_Text passage:_
____________________

Identical image analysis as for the brain slices was performed omitting background correction and thresholding.

For the cylinder and vascular numeric models, the real total volumes V_V were determined as the fraction of white voxels over black voxels after analyzing all 512 slices.

Healthy Rat Brain Vasculature

The stereological algorithm and vascular morphometry were also applied to eight anti-collagen IV-stained sections of Wistar rat brains (n=4). The section thickness was 5 μm and the digitized image had a pixel size of 1.38 μm. Gray matter ROIs in the parietal cortex and in the striatum and a white matter ROI in the corpus callosum were analyzed.

C6 Tumor Vasculature

Vessel analysis as described above was applied on the anti-collagen IV-stained images and then repeated on the selected perfused vessels (Figure in Supplementary Material).

Statistical Analysis

Statistical comparisons were performed using GraphPad Prism version 3.02 for Windows (GraphPad Software, San Diego, CA, USA; http://www.graphpad.com). The mean cylinder diameters were compared with the hypothetical mean diameter using a one-sample t-test. The measured vascular parameters were compared using paired t-tests. The significance level was set at 0.05. Values are reported as mean±one s.d.

Results

Validation Studies

Three-Dimensional Numerical Geometric Model

The pilot study on the cylinder models showed that the measured or calculated parameters such as L_V, P_A (number of cylinder profiles per unit area), and mean cylinder diameter reach a constant value with an accuracy within ±5% when the number of test slices used for analysis exceeds ∼7 or 8. The convergence is shown in Figure 2B for L_V, P_A, and the cylinder A_A. To compare these parameters for the three different cylinder models, the values are normalized with regard to the average value obtained from all 512 slices. The measured anisotropy L_V/P_A averaged over the three models was 1.74±0.08.

____________________

_Raw data:_
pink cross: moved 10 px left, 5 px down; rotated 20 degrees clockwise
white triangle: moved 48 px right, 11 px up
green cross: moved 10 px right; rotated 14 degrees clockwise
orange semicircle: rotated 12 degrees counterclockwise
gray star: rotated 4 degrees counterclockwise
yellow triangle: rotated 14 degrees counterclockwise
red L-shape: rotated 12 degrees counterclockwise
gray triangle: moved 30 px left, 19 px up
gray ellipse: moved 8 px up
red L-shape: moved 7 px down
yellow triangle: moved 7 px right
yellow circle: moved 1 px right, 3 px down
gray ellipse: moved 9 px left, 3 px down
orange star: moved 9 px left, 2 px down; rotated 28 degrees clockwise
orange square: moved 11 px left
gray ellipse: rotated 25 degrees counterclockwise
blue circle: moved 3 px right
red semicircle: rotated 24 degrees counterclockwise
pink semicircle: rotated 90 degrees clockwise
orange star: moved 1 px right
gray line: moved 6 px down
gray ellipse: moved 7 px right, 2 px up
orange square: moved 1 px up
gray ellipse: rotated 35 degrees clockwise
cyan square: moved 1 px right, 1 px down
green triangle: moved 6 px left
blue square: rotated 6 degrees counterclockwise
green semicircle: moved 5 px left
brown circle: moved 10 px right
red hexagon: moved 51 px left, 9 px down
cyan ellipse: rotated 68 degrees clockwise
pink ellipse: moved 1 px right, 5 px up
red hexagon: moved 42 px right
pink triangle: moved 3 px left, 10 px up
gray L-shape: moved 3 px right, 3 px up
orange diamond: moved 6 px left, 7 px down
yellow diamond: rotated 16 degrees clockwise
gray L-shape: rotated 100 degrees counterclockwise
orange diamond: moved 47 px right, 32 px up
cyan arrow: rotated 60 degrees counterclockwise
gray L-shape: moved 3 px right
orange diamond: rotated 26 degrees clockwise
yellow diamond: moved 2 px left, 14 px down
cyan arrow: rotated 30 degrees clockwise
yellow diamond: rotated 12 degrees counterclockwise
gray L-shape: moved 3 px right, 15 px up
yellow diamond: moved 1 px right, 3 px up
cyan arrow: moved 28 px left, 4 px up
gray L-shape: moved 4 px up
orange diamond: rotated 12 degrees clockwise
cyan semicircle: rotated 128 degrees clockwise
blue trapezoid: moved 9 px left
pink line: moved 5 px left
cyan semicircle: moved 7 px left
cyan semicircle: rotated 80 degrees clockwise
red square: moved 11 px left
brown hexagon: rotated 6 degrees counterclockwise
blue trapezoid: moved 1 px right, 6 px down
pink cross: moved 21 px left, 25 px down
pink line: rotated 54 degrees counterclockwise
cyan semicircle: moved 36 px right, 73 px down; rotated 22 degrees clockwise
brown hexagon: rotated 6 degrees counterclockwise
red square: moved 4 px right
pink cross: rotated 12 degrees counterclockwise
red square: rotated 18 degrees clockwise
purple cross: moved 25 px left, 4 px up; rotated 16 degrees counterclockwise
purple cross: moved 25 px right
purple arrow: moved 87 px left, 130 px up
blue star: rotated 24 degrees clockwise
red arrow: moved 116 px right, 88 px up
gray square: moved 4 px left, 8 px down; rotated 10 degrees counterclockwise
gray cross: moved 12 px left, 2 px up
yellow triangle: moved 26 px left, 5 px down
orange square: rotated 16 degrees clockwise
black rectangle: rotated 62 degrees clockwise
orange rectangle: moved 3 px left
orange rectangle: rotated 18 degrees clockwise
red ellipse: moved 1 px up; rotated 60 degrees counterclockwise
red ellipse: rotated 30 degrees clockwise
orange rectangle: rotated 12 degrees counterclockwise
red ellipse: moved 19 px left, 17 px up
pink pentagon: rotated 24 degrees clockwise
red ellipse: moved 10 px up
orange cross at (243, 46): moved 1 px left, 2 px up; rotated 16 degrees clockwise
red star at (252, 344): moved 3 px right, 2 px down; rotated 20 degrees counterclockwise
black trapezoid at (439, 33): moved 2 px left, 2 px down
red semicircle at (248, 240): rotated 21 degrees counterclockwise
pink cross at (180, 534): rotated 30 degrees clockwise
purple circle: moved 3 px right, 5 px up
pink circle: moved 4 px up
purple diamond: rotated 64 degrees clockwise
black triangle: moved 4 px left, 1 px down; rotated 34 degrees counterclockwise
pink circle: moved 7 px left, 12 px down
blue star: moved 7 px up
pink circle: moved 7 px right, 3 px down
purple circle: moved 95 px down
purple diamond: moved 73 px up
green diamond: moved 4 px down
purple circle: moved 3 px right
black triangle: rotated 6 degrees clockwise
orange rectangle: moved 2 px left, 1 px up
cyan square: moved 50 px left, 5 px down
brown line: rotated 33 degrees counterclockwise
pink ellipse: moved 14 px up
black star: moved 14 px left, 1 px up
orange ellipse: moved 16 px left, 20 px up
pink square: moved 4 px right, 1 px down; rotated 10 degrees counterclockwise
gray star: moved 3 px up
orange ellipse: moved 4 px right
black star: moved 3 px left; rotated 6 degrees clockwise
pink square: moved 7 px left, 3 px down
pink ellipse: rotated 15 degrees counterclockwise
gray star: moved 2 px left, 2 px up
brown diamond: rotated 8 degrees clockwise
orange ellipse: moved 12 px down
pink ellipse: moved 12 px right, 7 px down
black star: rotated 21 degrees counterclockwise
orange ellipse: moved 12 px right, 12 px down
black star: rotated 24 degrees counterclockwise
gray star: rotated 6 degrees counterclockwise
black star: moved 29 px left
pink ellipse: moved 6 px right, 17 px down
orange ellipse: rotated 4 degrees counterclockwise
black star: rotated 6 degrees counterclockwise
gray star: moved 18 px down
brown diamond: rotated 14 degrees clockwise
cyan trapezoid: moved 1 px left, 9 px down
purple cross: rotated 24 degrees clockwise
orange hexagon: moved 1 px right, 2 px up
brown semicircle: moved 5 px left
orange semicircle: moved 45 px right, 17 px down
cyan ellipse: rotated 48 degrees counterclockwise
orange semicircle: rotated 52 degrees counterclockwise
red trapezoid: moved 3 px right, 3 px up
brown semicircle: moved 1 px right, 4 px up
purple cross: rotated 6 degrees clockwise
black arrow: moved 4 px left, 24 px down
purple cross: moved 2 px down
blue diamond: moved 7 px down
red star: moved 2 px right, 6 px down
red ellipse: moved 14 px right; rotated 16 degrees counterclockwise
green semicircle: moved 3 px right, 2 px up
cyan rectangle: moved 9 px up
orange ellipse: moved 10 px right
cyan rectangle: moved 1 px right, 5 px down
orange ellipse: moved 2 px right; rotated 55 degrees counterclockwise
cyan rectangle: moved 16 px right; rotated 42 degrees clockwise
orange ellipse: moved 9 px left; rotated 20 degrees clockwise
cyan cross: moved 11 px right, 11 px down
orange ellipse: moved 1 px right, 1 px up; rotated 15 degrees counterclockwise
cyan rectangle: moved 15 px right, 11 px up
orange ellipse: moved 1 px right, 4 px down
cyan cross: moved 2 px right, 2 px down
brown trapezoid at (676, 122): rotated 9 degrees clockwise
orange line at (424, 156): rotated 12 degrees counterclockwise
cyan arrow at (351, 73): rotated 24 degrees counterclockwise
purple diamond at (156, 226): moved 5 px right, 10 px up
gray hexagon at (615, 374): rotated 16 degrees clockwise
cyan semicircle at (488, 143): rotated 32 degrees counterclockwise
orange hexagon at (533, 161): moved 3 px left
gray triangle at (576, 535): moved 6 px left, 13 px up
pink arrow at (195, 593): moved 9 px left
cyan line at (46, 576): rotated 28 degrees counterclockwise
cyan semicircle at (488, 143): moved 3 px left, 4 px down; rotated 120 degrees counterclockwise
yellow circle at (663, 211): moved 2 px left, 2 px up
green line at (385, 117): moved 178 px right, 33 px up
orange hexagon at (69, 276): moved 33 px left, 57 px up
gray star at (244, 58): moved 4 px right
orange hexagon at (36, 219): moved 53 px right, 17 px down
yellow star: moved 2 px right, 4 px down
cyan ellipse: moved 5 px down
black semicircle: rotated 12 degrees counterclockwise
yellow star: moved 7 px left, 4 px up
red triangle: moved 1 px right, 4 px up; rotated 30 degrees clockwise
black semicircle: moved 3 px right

____________________

_Check your understanding:_
**a)** List the brain regions analyzed as ROIs in the healthy Wistar rat brain sections, as named in the passage on vascular image analysis above.
**b)** Pick up the passage on vascular image analysis after its last sentence and write its continuation.

_Solved problems:_
**a)** Parietal cortex, striatum, corpus callosum

**b)**
The bar chart in Figure 2C compares the performance of four different morphologic parameters used to estimate the mean cylinder diameter. All four parameters resulted in mean values that were within the range of cylinder diameters (illustrated by the gray box), but the ∅IC underestimates the mean cylinder diameter and the SSBB tends to overestimate it. The methods using the b and the BDTH yield cylinder diameters that are not significantly different from the hypothetical mean diameter (18 pixels for the first 2 models and 13 pixels for the third illustrated by the dashed line in Figure 2C).

Length density correlated well with the number of cylinders in each model. Using the measured length density and the measured mean cylinder diameter, the total cylinder volume was calculated. The relative difference from the given cylinder volume is plotted in Figure 2D. When calculating the cylinder volume from L_V using the average b or the average BDTH as an estimate for cylinder diameter, the maximum error was within 16%.

Three-Dimensional Numerical Model of the Brain Vasculature

The same tendencies were found with the vascular geometric model. Figure 3B shows convergence for L_V, P_A, and the cylinder A_A starting at about six slices. Figure 3C shows how the V_V is underestimated and overestimated using the ∅IC and SSBB parameters for diameter estimation, respectively. The V_V calculated from the parameter b still tends to underestimate the real V_V, with a maximum error of −18% for the vascular geometric models.

From these studies, we conclude that BDTH is the parameter best suited to estimate vessel diameter.

Healthy Rat Brain Vasculature

Table 1 shows that the diameters of the healthy rat brain vasculature estimated by BDTH are in the range of those reported in the literature: 7 to 8 μm (Deane and Lantos, 1981; Pathak et al, 2001). No significant regional differences in this parameter were found in accordance with the literature (Schlageter et al, 1999; Weiss et al, 1982).

Table 1. Vascular parameters obtained in a healthy rat brain (n=4).

	BDTH (μm)	Lv (1/mm2)	PA (1/mm2)	VV (BDTH) (%)	AA (%)
Cortex	7.9±0.2	1173±147	425.7±35.9	5.80±0.56	4.60±0.54
Corpus callosum	7.5±0.4	490±197	170.6±56.8	2.10±0.71	1.68±0.55
Striatum	7.7±0.2	799±235	301.4±54.9	3.69±1.06	2.97±0.72

BDTH, breadth; L_V, length density; P_A, profiles per unit area; V_V, volume fraction; A_A, area fraction.

The vascular A_A (a measure independent of the estimation of the vessel diameters) yielded a significantly lower value. For in vivo studies, the results obtained with ∅IC, b, and SSBB are omitted because for these parameters the same tendencies as for the numerical geometric models were observed yielding even unphysiologically small and large vessel diameters for ∅IC and SSBB, respectively.

Table 1 also shows the vascular P_A and L_V, both being highest in the cortex and lowest in the corpus callosum in accordance with the literature.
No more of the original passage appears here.